#### What you need to do
Copy the items below word for word, leaving out the pictures.

[The input]

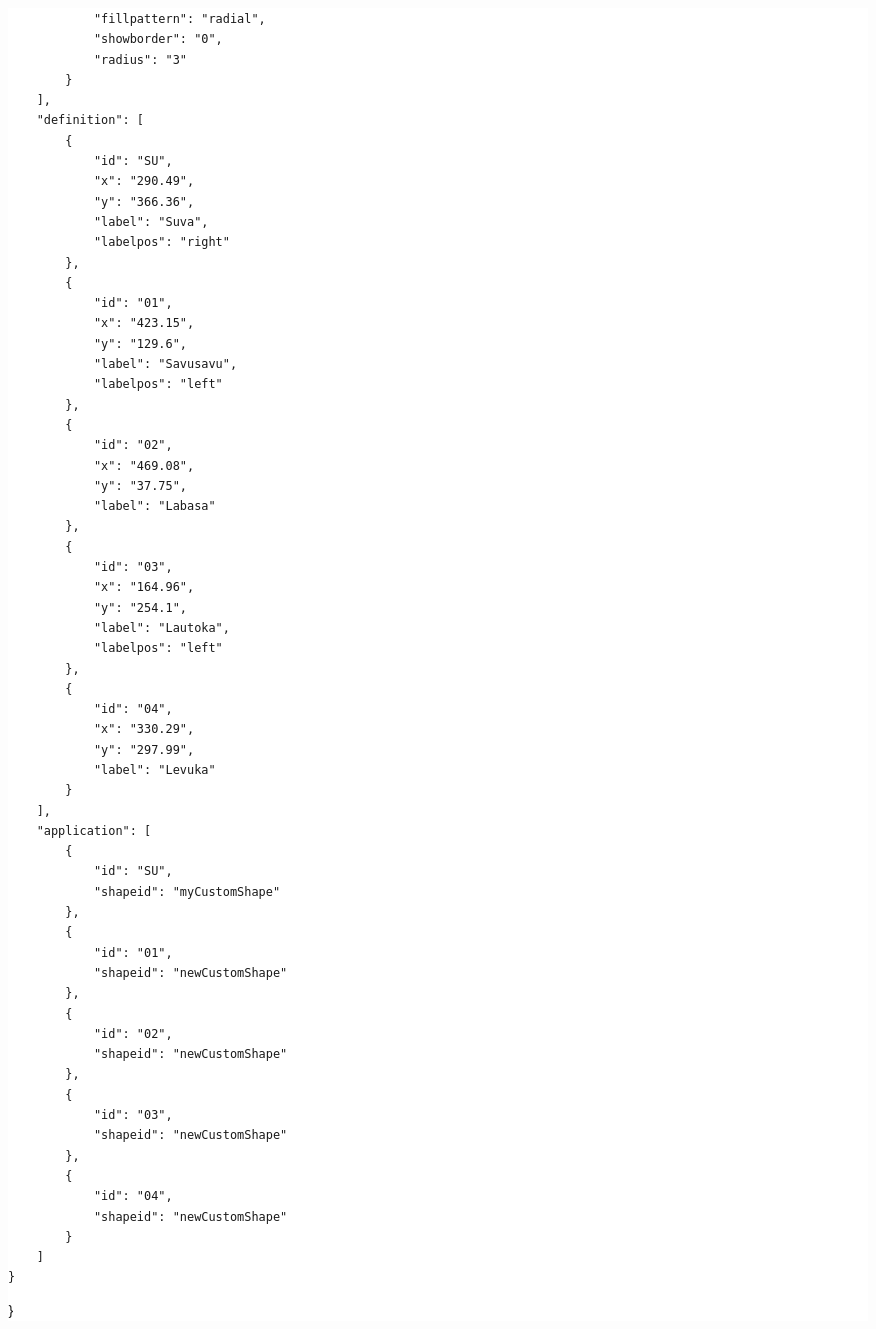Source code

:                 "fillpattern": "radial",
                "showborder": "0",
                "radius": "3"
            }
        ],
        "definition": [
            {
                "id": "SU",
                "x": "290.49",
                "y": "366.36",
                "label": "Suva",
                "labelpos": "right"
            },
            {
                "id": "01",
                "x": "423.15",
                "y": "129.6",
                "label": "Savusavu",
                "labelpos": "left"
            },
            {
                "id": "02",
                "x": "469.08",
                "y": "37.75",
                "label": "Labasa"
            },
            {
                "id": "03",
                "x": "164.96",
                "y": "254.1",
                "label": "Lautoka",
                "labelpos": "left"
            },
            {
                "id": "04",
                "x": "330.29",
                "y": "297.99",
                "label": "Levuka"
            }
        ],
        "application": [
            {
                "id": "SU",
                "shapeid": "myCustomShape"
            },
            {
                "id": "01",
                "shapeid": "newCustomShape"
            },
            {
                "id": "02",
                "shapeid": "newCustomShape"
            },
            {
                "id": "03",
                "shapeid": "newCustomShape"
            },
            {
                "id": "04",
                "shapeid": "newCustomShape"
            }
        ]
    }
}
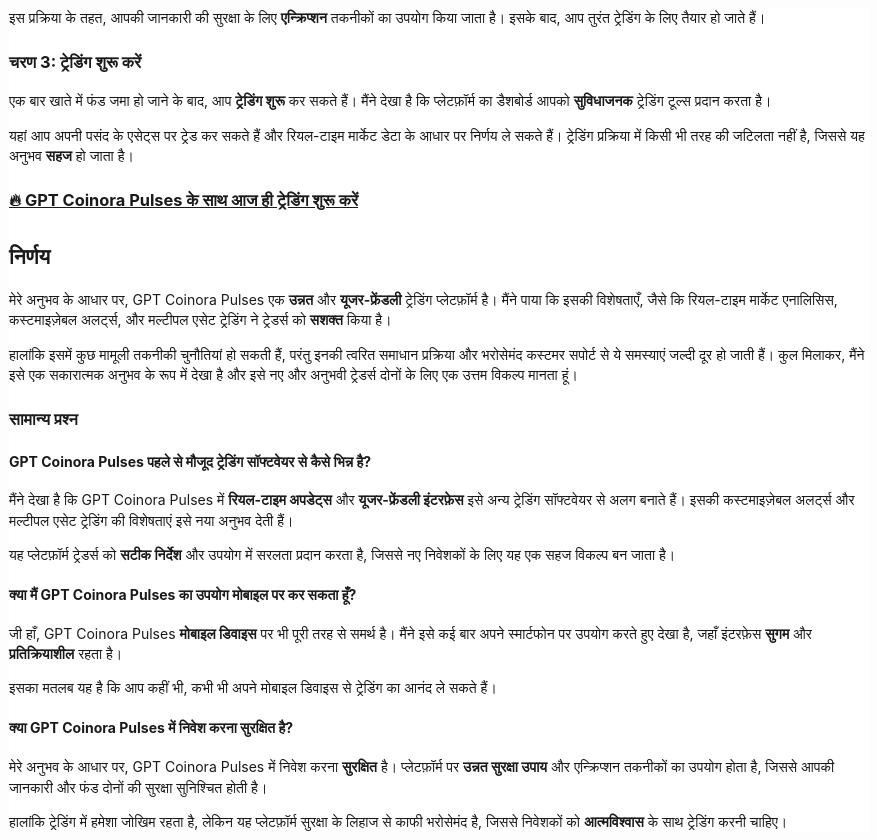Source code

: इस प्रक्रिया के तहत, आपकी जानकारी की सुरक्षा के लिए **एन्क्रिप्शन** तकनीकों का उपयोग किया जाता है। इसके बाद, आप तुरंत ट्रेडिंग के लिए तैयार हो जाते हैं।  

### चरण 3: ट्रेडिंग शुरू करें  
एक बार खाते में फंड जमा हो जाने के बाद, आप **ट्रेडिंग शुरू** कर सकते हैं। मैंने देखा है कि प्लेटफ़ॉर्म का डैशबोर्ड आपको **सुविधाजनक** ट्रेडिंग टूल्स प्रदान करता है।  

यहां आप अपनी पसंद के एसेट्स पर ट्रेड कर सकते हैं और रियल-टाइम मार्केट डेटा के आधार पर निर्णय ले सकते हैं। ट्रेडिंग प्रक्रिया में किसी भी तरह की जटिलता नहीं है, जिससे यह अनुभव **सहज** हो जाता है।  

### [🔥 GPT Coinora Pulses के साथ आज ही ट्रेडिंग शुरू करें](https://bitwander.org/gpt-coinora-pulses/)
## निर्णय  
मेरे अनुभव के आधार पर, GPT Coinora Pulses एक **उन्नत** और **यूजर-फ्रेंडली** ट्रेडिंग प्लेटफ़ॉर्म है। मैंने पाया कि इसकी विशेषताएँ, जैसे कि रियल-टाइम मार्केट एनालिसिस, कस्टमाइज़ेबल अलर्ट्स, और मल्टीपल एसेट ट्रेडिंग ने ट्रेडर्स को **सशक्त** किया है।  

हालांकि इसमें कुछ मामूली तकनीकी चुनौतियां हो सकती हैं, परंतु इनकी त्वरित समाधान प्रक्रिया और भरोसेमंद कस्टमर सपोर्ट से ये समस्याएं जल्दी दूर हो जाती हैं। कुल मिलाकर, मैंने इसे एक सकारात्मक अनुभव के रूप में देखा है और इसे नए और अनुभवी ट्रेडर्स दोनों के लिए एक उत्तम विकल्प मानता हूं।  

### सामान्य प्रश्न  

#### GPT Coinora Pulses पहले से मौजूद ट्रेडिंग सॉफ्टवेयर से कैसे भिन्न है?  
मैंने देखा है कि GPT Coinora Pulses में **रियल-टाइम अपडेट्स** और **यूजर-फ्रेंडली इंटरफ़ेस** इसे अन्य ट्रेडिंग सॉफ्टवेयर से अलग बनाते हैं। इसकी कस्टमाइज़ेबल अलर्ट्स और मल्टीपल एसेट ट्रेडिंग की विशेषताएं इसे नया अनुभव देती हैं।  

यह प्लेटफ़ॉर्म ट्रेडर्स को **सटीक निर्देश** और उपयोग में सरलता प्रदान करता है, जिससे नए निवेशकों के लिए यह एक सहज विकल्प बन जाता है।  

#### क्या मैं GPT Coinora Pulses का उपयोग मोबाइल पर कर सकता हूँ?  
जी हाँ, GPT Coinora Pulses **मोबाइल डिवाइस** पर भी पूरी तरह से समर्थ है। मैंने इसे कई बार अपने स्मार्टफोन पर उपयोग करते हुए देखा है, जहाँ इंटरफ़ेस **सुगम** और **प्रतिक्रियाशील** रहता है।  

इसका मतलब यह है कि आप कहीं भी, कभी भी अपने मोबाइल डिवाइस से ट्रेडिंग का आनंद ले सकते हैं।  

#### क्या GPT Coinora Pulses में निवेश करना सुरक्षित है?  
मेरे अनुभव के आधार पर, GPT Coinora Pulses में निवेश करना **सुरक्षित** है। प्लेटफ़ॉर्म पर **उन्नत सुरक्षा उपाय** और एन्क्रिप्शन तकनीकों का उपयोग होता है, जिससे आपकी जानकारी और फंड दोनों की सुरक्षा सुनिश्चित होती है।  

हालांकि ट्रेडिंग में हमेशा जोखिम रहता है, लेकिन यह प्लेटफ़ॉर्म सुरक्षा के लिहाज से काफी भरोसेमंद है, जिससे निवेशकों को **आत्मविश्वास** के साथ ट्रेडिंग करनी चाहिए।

[/The input]

#### Response to this task
Source code

:                 "fillpattern": "radial",
                "showborder": "0",
                "radius": "3"
            }
        ],
        "definition": [
            {
                "id": "SU",
                "x": "290.49",
                "y": "366.36",
                "label": "Suva",
                "labelpos": "right"
            },
            {
                "id": "01",
                "x": "423.15",
                "y": "129.6",
                "label": "Savusavu",
                "labelpos": "left"
            },
            {
                "id": "02",
                "x": "469.08",
                "y": "37.75",
                "label": "Labasa"
            },
            {
                "id": "03",
                "x": "164.96",
                "y": "254.1",
                "label": "Lautoka",
                "labelpos": "left"
            },
            {
                "id": "04",
                "x": "330.29",
                "y": "297.99",
                "label": "Levuka"
            }
        ],
        "application": [
            {
                "id": "SU",
                "shapeid": "myCustomShape"
            },
            {
                "id": "01",
                "shapeid": "newCustomShape"
            },
            {
                "id": "02",
                "shapeid": "newCustomShape"
            },
            {
                "id": "03",
                "shapeid": "newCustomShape"
            },
            {
                "id": "04",
                "shapeid": "newCustomShape"
            }
        ]
    }
}
Source code

: इस प्रक्रिया के तहत, आपकी जानकारी की सुरक्षा के लिए **एन्क्रिप्शन** तकनीकों का उपयोग किया जाता है। इसके बाद, आप तुरंत ट्रेडिंग के लिए तैयार हो जाते हैं।  

### चरण 3: ट्रेडिंग शुरू करें  
एक बार खाते में फंड जमा हो जाने के बाद, आप **ट्रेडिंग शुरू** कर सकते हैं। मैंने देखा है कि प्लेटफ़ॉर्म का डैशबोर्ड आपको **सुविधाजनक** ट्रेडिंग टूल्स प्रदान करता है।  

यहां आप अपनी पसंद के एसेट्स पर ट्रेड कर सकते हैं और रियल-टाइम मार्केट डेटा के आधार पर निर्णय ले सकते हैं। ट्रेडिंग प्रक्रिया में किसी भी तरह की जटिलता नहीं है, जिससे यह अनुभव **सहज** हो जाता है।  

### [🔥 GPT Coinora Pulses के साथ आज ही ट्रेडिंग शुरू करें](https://bitwander.org/gpt-coinora-pulses/)
## निर्णय  
मेरे अनुभव के आधार पर, GPT Coinora Pulses एक **उन्नत** और **यूजर-फ्रेंडली** ट्रेडिंग प्लेटफ़ॉर्म है। मैंने पाया कि इसकी विशेषताएँ, जैसे कि रियल-टाइम मार्केट एनालिसिस, कस्टमाइज़ेबल अलर्ट्स, और मल्टीपल एसेट ट्रेडिंग ने ट्रेडर्स को **सशक्त** किया है।  

हालांकि इसमें कुछ मामूली तकनीकी चुनौतियां हो सकती हैं, परंतु इनकी त्वरित समाधान प्रक्रिया और भरोसेमंद कस्टमर सपोर्ट से ये समस्याएं जल्दी दूर हो जाती हैं। कुल मिलाकर, मैंने इसे एक सकारात्मक अनुभव के रूप में देखा है और इसे नए और अनुभवी ट्रेडर्स दोनों के लिए एक उत्तम विकल्प मानता हूं।  

### सामान्य प्रश्न  

#### GPT Coinora Pulses पहले से मौजूद ट्रेडिंग सॉफ्टवेयर से कैसे भिन्न है?  
मैंने देखा है कि GPT Coinora Pulses में **रियल-टाइम अपडेट्स** और **यूजर-फ्रेंडली इंटरफ़ेस** इसे अन्य ट्रेडिंग सॉफ्टवेयर से अलग बनाते हैं। इसकी कस्टमाइज़ेबल अलर्ट्स और मल्टीपल एसेट ट्रेडिंग की विशेषताएं इसे नया अनुभव देती हैं।  

यह प्लेटफ़ॉर्म ट्रेडर्स को **सटीक निर्देश** और उपयोग में सरलता प्रदान करता है, जिससे नए निवेशकों के लिए यह एक सहज विकल्प बन जाता है।  

#### क्या मैं GPT Coinora Pulses का उपयोग मोबाइल पर कर सकता हूँ?  
जी हाँ, GPT Coinora Pulses **मोबाइल डिवाइस** पर भी पूरी तरह से समर्थ है। मैंने इसे कई बार अपने स्मार्टफोन पर उपयोग करते हुए देखा है, जहाँ इंटरफ़ेस **सुगम** और **प्रतिक्रियाशील** रहता है।  

इसका मतलब यह है कि आप कहीं भी, कभी भी अपने मोबाइल डिवाइस से ट्रेडिंग का आनंद ले सकते हैं।  

#### क्या GPT Coinora Pulses में निवेश करना सुरक्षित है?  
मेरे अनुभव के आधार पर, GPT Coinora Pulses में निवेश करना **सुरक्षित** है। प्लेटफ़ॉर्म पर **उन्नत सुरक्षा उपाय** और एन्क्रिप्शन तकनीकों का उपयोग होता है, जिससे आपकी जानकारी और फंड दोनों की सुरक्षा सुनिश्चित होती है।  

हालांकि ट्रेडिंग में हमेशा जोखिम रहता है, लेकिन यह प्लेटफ़ॉर्म सुरक्षा के लिहाज से काफी भरोसेमंद है, जिससे निवेशकों को **आत्मविश्वास** के साथ ट्रेडिंग करनी चाहिए।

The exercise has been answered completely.